You can use Filesystem connector in the Community Edition to process local files which are local to the container. Ultimately, the right approach in this case would be to bind mounting a volume, but this should get you started.

Learning goal

  • How to use the Filesystem connector

Learning path

Before using the Filesystem connector, you need to have a local file with data in it which you will select in Streaming SQL Console. As an example, open a CLI tool and use the following example to create a weblog_test.json with example data. After the file is created, you will move it to the local container.

$>cat weblog_test.json 
{ "foo": "baz"}
{ "foo": "baz1"}

$>docker ps  -- find the containerID for the taskmanager.
$>docker cp /Users/testuser/Downloads/weblog_test.json <containerid>:/weblog_test.json
After setting up the local file, open Streaming SQL Console, and execute the following example:
drop table if exists kg;
CREATE TABLE `ssb`.`ssb_default`.`kg` (
  `foo` VARCHAR(2147483647)
) WITH (
  'format' = 'json',
  'path' = 'file:///weblog_test.json',
  'connector' = 'filesystem'
);

select * from kg;
This example produces JSON serialized output, but you can also use RAW data format.
JSON: [{"foo":"baz"},{"foo":"baz1"}]
RAW: [{"foo":"{ \"foo\": \"baz\"}"},{"foo":"{ \"foo\": \"baz1\"}"}]

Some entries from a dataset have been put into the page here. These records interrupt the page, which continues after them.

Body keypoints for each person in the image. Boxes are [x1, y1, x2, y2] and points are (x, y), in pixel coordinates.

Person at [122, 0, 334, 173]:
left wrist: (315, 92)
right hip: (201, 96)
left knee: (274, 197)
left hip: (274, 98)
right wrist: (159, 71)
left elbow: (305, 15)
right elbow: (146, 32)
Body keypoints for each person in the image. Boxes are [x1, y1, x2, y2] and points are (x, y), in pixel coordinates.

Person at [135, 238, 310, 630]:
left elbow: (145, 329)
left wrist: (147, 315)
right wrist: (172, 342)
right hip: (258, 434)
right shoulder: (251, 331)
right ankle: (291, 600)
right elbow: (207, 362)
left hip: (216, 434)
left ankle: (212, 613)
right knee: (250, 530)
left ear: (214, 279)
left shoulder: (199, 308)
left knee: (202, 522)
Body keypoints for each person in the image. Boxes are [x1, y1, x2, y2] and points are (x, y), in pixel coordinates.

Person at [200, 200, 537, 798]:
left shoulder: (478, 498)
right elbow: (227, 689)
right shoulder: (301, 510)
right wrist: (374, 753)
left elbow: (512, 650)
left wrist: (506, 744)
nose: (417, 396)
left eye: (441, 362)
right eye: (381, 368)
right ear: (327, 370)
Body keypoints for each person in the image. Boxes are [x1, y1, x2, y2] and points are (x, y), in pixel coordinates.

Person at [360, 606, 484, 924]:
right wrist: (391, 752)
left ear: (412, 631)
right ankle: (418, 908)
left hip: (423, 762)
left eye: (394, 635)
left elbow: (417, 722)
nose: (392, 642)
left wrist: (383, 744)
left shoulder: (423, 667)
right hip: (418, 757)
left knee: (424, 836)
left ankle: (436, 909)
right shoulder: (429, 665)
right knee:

For the RAW data format, it is more likely that you want to create your own deserializer. In this case, the my_split RAW makes more sense when parsing logfiles:

SELECT t.hostname, t.datetime, t.url, t.browser, ...
FROM(
  SELECT my_split(log) as t FROM nginx_log
);

Next step

You can use the created Filesystem table in your queries.